INSTRUCTIONS FOR THE TASK » Copy every line of the records below, word for word and in the same order.

(Stored items)
******************************

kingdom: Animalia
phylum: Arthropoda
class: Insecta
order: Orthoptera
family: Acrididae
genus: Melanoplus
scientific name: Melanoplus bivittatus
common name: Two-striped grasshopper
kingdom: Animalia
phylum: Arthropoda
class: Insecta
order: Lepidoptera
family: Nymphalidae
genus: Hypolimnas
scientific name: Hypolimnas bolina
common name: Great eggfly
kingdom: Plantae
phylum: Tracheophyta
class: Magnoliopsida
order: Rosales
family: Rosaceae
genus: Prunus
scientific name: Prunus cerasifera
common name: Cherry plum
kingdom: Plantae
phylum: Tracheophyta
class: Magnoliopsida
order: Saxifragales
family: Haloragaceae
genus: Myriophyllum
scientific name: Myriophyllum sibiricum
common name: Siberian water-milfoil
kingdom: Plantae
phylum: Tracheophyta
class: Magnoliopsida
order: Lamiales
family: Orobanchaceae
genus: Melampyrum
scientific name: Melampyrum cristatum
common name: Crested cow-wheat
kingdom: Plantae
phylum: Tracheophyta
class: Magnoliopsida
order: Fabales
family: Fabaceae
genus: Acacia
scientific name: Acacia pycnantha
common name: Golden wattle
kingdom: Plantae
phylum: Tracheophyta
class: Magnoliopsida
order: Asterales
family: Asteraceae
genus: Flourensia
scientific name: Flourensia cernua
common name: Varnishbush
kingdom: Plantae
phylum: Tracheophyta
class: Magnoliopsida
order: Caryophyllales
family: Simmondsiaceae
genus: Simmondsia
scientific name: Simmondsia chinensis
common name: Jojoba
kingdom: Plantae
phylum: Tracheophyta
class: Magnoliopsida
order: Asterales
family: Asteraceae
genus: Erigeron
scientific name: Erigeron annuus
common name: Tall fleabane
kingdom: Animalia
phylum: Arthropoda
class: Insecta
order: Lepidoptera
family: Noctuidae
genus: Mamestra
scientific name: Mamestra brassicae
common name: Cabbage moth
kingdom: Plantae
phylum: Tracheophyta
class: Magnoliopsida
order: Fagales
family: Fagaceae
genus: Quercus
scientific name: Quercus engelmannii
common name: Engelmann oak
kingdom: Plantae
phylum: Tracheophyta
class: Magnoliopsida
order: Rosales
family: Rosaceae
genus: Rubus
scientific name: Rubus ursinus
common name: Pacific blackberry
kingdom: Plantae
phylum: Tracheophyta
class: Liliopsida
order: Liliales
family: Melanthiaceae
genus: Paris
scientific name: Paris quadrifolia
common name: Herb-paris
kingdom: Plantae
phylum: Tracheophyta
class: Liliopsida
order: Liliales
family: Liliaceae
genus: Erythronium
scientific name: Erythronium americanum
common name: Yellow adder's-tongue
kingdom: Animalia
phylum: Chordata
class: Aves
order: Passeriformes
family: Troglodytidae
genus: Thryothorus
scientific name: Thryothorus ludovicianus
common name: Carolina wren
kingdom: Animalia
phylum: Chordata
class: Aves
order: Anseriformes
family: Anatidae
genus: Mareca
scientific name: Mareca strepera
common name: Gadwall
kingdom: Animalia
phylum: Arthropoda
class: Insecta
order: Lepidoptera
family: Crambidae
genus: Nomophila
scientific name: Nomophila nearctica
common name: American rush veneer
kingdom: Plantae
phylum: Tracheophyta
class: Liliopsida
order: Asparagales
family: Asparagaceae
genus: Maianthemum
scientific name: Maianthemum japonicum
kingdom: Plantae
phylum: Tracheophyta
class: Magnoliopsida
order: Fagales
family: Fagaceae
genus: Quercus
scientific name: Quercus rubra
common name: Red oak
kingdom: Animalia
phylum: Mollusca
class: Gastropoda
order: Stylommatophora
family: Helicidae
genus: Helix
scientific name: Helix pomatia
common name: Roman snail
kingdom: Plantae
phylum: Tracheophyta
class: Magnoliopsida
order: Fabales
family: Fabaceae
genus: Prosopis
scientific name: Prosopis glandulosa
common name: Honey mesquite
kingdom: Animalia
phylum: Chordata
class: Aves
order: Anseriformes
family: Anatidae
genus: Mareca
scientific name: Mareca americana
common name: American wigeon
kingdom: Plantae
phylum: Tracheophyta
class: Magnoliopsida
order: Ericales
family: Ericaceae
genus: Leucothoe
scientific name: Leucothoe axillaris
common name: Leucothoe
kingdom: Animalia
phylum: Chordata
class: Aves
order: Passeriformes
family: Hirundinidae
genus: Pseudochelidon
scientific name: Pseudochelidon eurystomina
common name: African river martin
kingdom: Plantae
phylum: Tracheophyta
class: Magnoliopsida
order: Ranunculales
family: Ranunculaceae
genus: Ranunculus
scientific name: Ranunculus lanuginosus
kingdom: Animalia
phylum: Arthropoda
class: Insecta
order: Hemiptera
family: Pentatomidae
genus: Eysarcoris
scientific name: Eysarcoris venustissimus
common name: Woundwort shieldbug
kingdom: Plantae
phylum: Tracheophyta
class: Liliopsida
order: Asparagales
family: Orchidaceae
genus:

******************************

RESPONSE TO THIS TASK »
kingdom: Animalia
phylum: Arthropoda
class: Insecta
order: Orthoptera
family: Acrididae
genus: Melanoplus
scientific name: Melanoplus bivittatus
common name: Two-striped grasshopper
kingdom: Animalia
phylum: Arthropoda
class: Insecta
order: Lepidoptera
family: Nymphalidae
genus: Hypolimnas
scientific name: Hypolimnas bolina
common name: Great eggfly
kingdom: Plantae
phylum: Tracheophyta
class: Magnoliopsida
order: Rosales
family: Rosaceae
genus: Prunus
scientific name: Prunus cerasifera
common name: Cherry plum
kingdom: Plantae
phylum: Tracheophyta
class: Magnoliopsida
order: Saxifragales
family: Haloragaceae
genus: Myriophyllum
scientific name: Myriophyllum sibiricum
common name: Siberian water-milfoil
kingdom: Plantae
phylum: Tracheophyta
class: Magnoliopsida
order: Lamiales
family: Orobanchaceae
genus: Melampyrum
scientific name: Melampyrum cristatum
common name: Crested cow-wheat
kingdom: Plantae
phylum: Tracheophyta
class: Magnoliopsida
order: Fabales
family: Fabaceae
genus: Acacia
scientific name: Acacia pycnantha
common name: Golden wattle
kingdom: Plantae
phylum: Tracheophyta
class: Magnoliopsida
order: Asterales
family: Asteraceae
genus: Flourensia
scientific name: Flourensia cernua
common name: Varnishbush
kingdom: Plantae
phylum: Tracheophyta
class: Magnoliopsida
order: Caryophyllales
family: Simmondsiaceae
genus: Simmondsia
scientific name: Simmondsia chinensis
common name: Jojoba
kingdom: Plantae
phylum: Tracheophyta
class: Magnoliopsida
order: Asterales
family: Asteraceae
genus: Erigeron
scientific name: Erigeron annuus
common name: Tall fleabane
kingdom: Animalia
phylum: Arthropoda
class: Insecta
order: Lepidoptera
family: Noctuidae
genus: Mamestra
scientific name: Mamestra brassicae
common name: Cabbage moth
kingdom: Plantae
phylum: Tracheophyta
class: Magnoliopsida
order: Fagales
family: Fagaceae
genus: Quercus
scientific name: Quercus engelmannii
common name: Engelmann oak
kingdom: Plantae
phylum: Tracheophyta
class: Magnoliopsida
order: Rosales
family: Rosaceae
genus: Rubus
scientific name: Rubus ursinus
common name: Pacific blackberry
kingdom: Plantae
phylum: Tracheophyta
class: Liliopsida
order: Liliales
family: Melanthiaceae
genus: Paris
scientific name: Paris quadrifolia
common name: Herb-paris
kingdom: Plantae
phylum: Tracheophyta
class: Liliopsida
order: Liliales
family: Liliaceae
genus: Erythronium
scientific name: Erythronium americanum
common name: Yellow adder's-tongue
kingdom: Animalia
phylum: Chordata
class: Aves
order: Passeriformes
family: Troglodytidae
genus: Thryothorus
scientific name: Thryothorus ludovicianus
common name: Carolina wren
kingdom: Animalia
phylum: Chordata
class: Aves
order: Anseriformes
family: Anatidae
genus: Mareca
scientific name: Mareca strepera
common name: Gadwall
kingdom: Animalia
phylum: Arthropoda
class: Insecta
order: Lepidoptera
family: Crambidae
genus: Nomophila
scientific name: Nomophila nearctica
common name: American rush veneer
kingdom: Plantae
phylum: Tracheophyta
class: Liliopsida
order: Asparagales
family: Asparagaceae
genus: Maianthemum
scientific name: Maianthemum japonicum
kingdom: Plantae
phylum: Tracheophyta
class: Magnoliopsida
order: Fagales
family: Fagaceae
genus: Quercus
scientific name: Quercus rubra
common name: Red oak
kingdom: Animalia
phylum: Mollusca
class: Gastropoda
order: Stylommatophora
family: Helicidae
genus: Helix
scientific name: Helix pomatia
common name: Roman snail
kingdom: Plantae
phylum: Tracheophyta
class: Magnoliopsida
order: Fabales
family: Fabaceae
genus: Prosopis
scientific name: Prosopis glandulosa
common name: Honey mesquite
kingdom: Animalia
phylum: Chordata
class: Aves
order: Anseriformes
family: Anatidae
genus: Mareca
scientific name: Mareca americana
common name: American wigeon
kingdom: Plantae
phylum: Tracheophyta
class: Magnoliopsida
order: Ericales
family: Ericaceae
genus: Leucothoe
scientific name: Leucothoe axillaris
common name: Leucothoe
kingdom: Animalia
phylum: Chordata
class: Aves
order: Passeriformes
family: Hirundinidae
genus: Pseudochelidon
scientific name: Pseudochelidon eurystomina
common name: African river martin
kingdom: Plantae
phylum: Tracheophyta
class: Magnoliopsida
order: Ranunculales
family: Ranunculaceae
genus: Ranunculus
scientific name: Ranunculus lanuginosus
kingdom: Animalia
phylum: Arthropoda
class: Insecta
order: Hemiptera
family: Pentatomidae
genus: Eysarcoris
scientific name: Eysarcoris venustissimus
common name: Woundwort shieldbug
kingdom: Plantae
phylum: Tracheophyta
class: Liliopsida
order: Asparagales
family: Orchidaceae
genus:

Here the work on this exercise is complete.